Dealing with inconsiderate roommates
You’re out on your own and living with peers for maybe the first time in your life and you’ve realized there’s a learning curve — maybe you don’t quite see eye-to-eye with the people you’ve got to share a house with. Maybe things are generally good, but your personal quirks or habits just don’t mesh with theirs. Maybe you barely coexist and avoid each other altogether. Whatever your circumstances, some general principles are universal:
George Bernard Shaw is quoted as having said, “The single biggest problem in communication is the illusion that it has taken place.”
Passive aggression is your enemy when dealing with your roommates. It just builds up resentment and general bad feelings. Be direct, be clear and be kind. There’s no need to make voicing a concern into a personal attack.

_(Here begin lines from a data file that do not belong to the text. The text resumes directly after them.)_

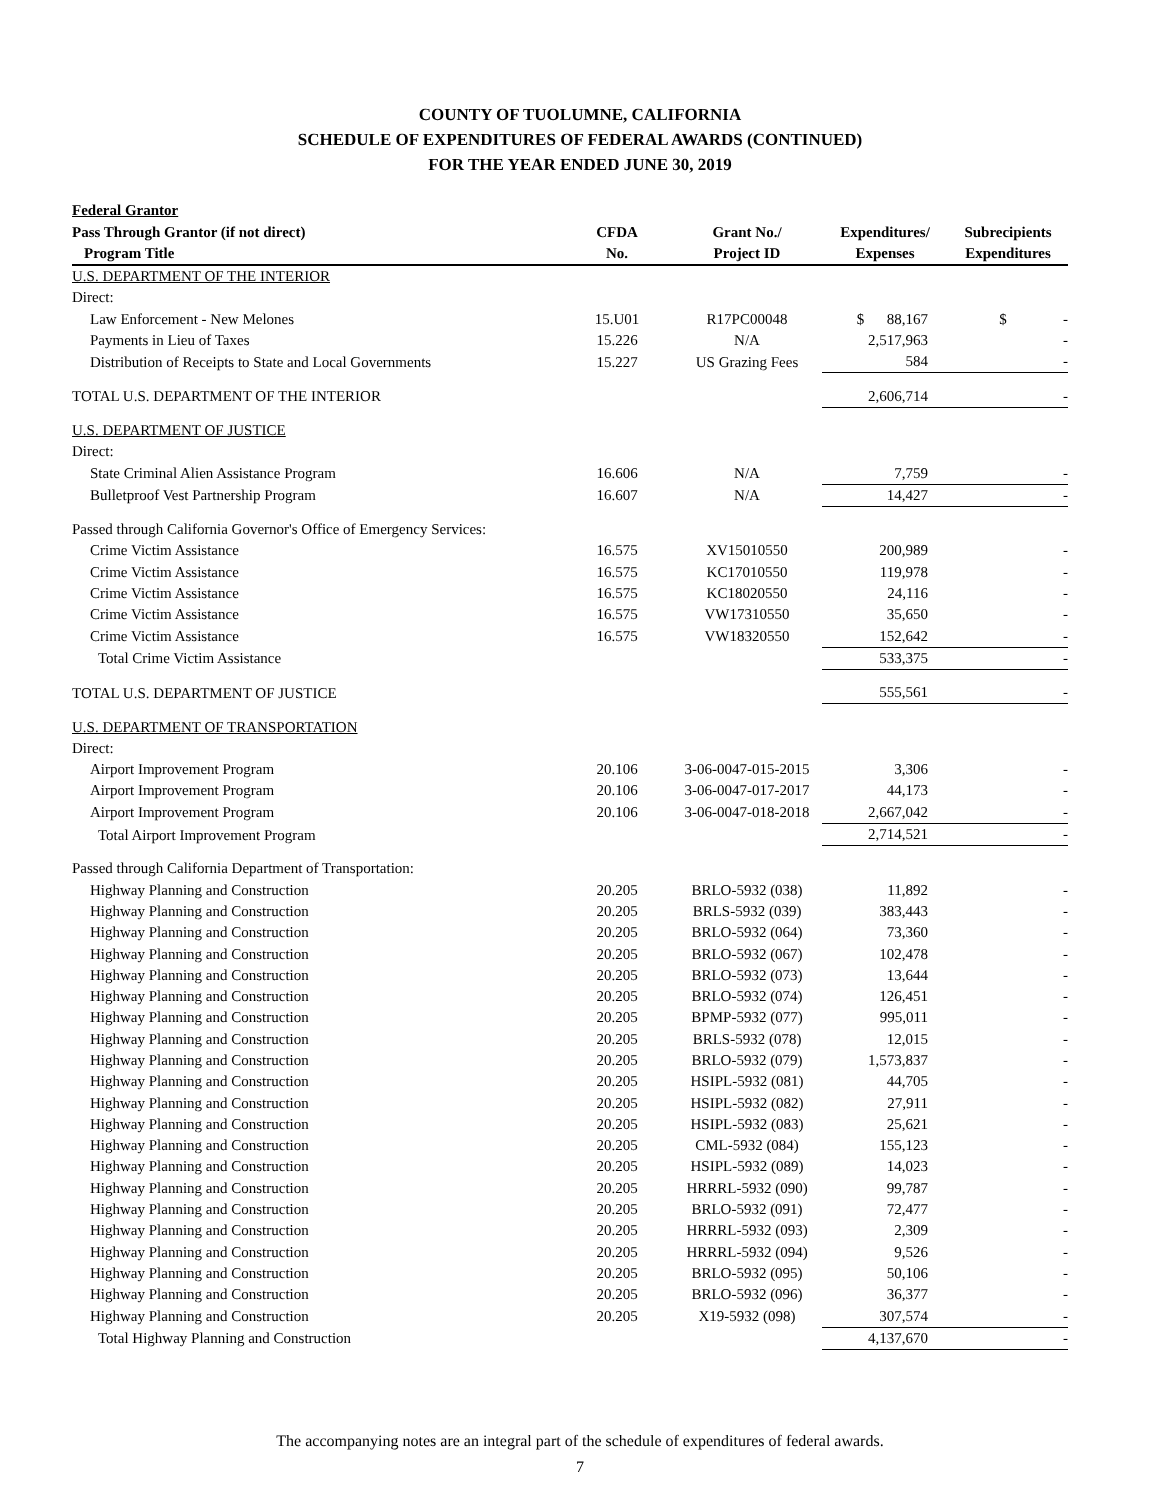COUNTY OF TUOLUMNE, CALIFORNIA
SCHEDULE OF EXPENDITURES OF FEDERAL AWARDS (CONTINUED)
FOR THE YEAR ENDED JUNE 30, 2019
| Federal Grantor | | | | |
| --- | --- | --- | --- | --- |
| Pass Through Grantor (if not direct) | CFDA | Grant No./ | Expenditures/ | Subrecipients |
| Program Title | No. | Project ID | Expenses | Expenditures |
| U.S. DEPARTMENT OF THE INTERIOR | | | | |
| Direct: | | | | |
| Law Enforcement - New Melones | 15.U01 | R17PC00048 | $ 88,167 | $ - |
| Payments in Lieu of Taxes | 15.226 | N/A | 2,517,963 | - |
| Distribution of Receipts to State and Local Governments | 15.227 | US Grazing Fees | 584 | - |
| TOTAL U.S. DEPARTMENT OF THE INTERIOR | | | 2,606,714 | - |
| U.S. DEPARTMENT OF JUSTICE | | | | |
| Direct: | | | | |
| State Criminal Alien Assistance Program | 16.606 | N/A | 7,759 | - |
| Bulletproof Vest Partnership Program | 16.607 | N/A | 14,427 | - |
| Passed through California Governor's Office of Emergency Services: | | | | |
| Crime Victim Assistance | 16.575 | XV15010550 | 200,989 | - |
| Crime Victim Assistance | 16.575 | KC17010550 | 119,978 | - |
| Crime Victim Assistance | 16.575 | KC18020550 | 24,116 | - |
| Crime Victim Assistance | 16.575 | VW17310550 | 35,650 | - |
| Crime Victim Assistance | 16.575 | VW18320550 | 152,642 | - |
| Total Crime Victim Assistance | | | 533,375 | - |
| TOTAL U.S. DEPARTMENT OF JUSTICE | | | 555,561 | - |
| U.S. DEPARTMENT OF TRANSPORTATION | | | | |
| Direct: | | | | |
| Airport Improvement Program | 20.106 | 3-06-0047-015-2015 | 3,306 | - |
| Airport Improvement Program | 20.106 | 3-06-0047-017-2017 | 44,173 | - |
| Airport Improvement Program | 20.106 | 3-06-0047-018-2018 | 2,667,042 | - |
| Total Airport Improvement Program | | | 2,714,521 | - |
| Passed through California Department of Transportation: | | | | |
| Highway Planning and Construction | 20.205 | BRLO-5932 (038) | 11,892 | - |
| Highway Planning and Construction | 20.205 | BRLS-5932 (039) | 383,443 | - |
| Highway Planning and Construction | 20.205 | BRLO-5932 (064) | 73,360 | - |
| Highway Planning and Construction | 20.205 | BRLO-5932 (067) | 102,478 | - |
| Highway Planning and Construction | 20.205 | BRLO-5932 (073) | 13,644 | - |
| Highway Planning and Construction | 20.205 | BRLO-5932 (074) | 126,451 | - |
| Highway Planning and Construction | 20.205 | BPMP-5932 (077) | 995,011 | - |
| Highway Planning and Construction | 20.205 | BRLS-5932 (078) | 12,015 | - |
| Highway Planning and Construction | 20.205 | BRLO-5932 (079) | 1,573,837 | - |
| Highway Planning and Construction | 20.205 | HSIPL-5932 (081) | 44,705 | - |
| Highway Planning and Construction | 20.205 | HSIPL-5932 (082) | 27,911 | - |
| Highway Planning and Construction | 20.205 | HSIPL-5932 (083) | 25,621 | - |
| Highway Planning and Construction | 20.205 | CML-5932 (084) | 155,123 | - |
| Highway Planning and Construction | 20.205 | HSIPL-5932 (089) | 14,023 | - |
| Highway Planning and Construction | 20.205 | HRRRL-5932 (090) | 99,787 | - |
| Highway Planning and Construction | 20.205 | BRLO-5932 (091) | 72,477 | - |
| Highway Planning and Construction | 20.205 | HRRRL-5932 (093) | 2,309 | - |
| Highway Planning and Construction | 20.205 | HRRRL-5932 (094) | 9,526 | - |
| Highway Planning and Construction | 20.205 | BRLO-5932 (095) | 50,106 | - |
| Highway Planning and Construction | 20.205 | BRLO-5932 (096) | 36,377 | - |
| Highway Planning and Construction | 20.205 | X19-5932 (098) | 307,574 | - |
| Total Highway Planning and Construction | | | 4,137,670 | - |
The accompanying notes are an integral part of the schedule of expenditures of federal awards.
7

This might sound terrifying if you’re not into confrontation. Try softening the conversation by making dinner or inviting your roommate out for dessert. The thing to remember is people respond better to touchy situations when their mood is good and emotions are calm.
Remember there are two sides to every conflict, and no one is a perfect roommate.
Voice your concerns calmly and kindly, but be sure they are heard.
There are certain inconveniences and quirks that you learn to live with and let go. Choose your battles.
When the issue at hand is big enough to not just let go and forget, compromise is key. Negotiation professionals recommend hearing first and then letting yourself be heard. This lets you come at the issue with all the available information and the ability to propose solutions.
You can’t expect your roommate to be willing to adapt to you if you aren’t willing to adapt to them. Be flexible and willing to propose solutions that have you meeting them halfway.
Ultimately, your greatest tool is to understand one another. You don’t have to like your roommate or be their friend. It helps the situation a lot if you can meld like that, but it’s not always doable.
What you can always do is seek to understand their side of things. With understanding comes a greater capacity for empathy and compromise.
Stephen R. Covey is famous for his self-help and leadership programs. He recommends seeking understanding first, then explaining your side and seeking to be understood. By demonstrating your willingness to be reasonable and reach out, you open the door for your roommate to do the same.
At the end of the day, you have to keep on living with this person. Be an adult, take the reigns in this relationship, and enjoy the benefits of building a community through communication, compromise and understanding.